Ezekiel 37:3 – A Minimalist Hallelujah

The Bethel Music family was in intense intercession for one of their own. A little boy named Jackson was fighting for his life. Despite the faith they sing about, one member was oppressed with the sense that Jackson was going to die, and there was nothing he could do about it.


Then a song was laid on his heart which changed his outlook. One of the declarations in the resulting song, "Raise A Hallelujah" is, "I raise a hallelujah in the middle of the mystery."


As we sang that at my church last Sunday, knowing many of our prayers have not been answered yet, I thought of the prophet's response to a more legitimate Questioner in Ezekiel 37:3. The Lord takes Ezekiel to a valley of dry bones.


All flesh, all muscle, all human hope has departed. God asks his prophet, often referred to in Ezekiel for perspective as Son of Dust, "Can these bones live?"


Ezekiel doesn't sing. He does, however, raise his own hallelujah in a few sanctified words. He gives the question back. He surrenders, "Lord, you know."


Where's the hallelujah? So much more enthusiastic elaboration is possible – if we are not the one in the eerie valley of dry bones, or under the clinical fluorescence of the hospital waiting room. Simply to declare the name of the Lord, to call Him the only Judge Whose verdict has validity, and to mean it to the extent that He gives us faith and breath is itself to raise a hallelujah.
================
Repeat word for word the part of the Ezekiel reflection that begins at the words "The Bethel Music" and stops after "of dry bones.". The items are not needed for this work.

### DATASET ENTRIES
================
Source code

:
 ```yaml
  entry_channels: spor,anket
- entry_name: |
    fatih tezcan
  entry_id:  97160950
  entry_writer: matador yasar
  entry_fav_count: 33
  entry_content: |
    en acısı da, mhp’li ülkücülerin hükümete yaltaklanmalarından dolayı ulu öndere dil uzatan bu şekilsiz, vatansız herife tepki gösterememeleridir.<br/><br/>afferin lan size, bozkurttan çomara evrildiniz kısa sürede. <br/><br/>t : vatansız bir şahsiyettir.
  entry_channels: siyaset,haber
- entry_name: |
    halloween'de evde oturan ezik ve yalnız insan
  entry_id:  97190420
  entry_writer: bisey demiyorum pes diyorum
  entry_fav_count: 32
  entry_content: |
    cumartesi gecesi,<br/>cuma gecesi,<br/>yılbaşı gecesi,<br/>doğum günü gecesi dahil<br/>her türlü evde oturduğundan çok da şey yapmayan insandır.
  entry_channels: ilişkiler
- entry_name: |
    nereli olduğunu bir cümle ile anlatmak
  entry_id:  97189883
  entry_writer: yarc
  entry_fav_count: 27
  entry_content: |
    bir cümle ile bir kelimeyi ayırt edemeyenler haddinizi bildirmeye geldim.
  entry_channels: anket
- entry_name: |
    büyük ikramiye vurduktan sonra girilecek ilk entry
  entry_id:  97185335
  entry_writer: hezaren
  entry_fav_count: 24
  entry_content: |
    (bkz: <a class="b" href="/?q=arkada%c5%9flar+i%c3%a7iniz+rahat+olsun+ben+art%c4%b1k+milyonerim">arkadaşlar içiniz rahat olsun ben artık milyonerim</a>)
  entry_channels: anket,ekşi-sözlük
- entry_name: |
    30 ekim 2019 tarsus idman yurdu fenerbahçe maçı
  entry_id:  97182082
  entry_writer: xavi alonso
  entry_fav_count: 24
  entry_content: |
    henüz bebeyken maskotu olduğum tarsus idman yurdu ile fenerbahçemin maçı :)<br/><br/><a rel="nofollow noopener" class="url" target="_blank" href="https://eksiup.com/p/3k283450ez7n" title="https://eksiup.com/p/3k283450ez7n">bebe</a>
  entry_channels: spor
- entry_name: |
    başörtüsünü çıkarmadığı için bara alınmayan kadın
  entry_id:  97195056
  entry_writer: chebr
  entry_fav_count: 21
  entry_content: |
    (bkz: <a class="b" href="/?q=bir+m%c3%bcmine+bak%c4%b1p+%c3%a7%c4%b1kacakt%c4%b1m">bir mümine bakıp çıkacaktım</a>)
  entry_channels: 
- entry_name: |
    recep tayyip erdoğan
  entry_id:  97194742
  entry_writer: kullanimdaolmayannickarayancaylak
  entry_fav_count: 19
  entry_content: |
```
================
### TASK ANSWER
The Bethel Music family was in intense intercession for one of their own. A little boy named Jackson was fighting for his life. Despite the faith they sing about, one member was oppressed with the sense that Jackson was going to die, and there was nothing he could do about it.


Then a song was laid on his heart which changed his outlook. One of the declarations in the resulting song, "Raise A Hallelujah" is, "I raise a hallelujah in the middle of the mystery."


As we sang that at my church last Sunday, knowing many of our prayers have not been answered yet, I thought of the prophet's response to a more legitimate Questioner in Ezekiel 37:3. The Lord takes Ezekiel to a valley of dry bones.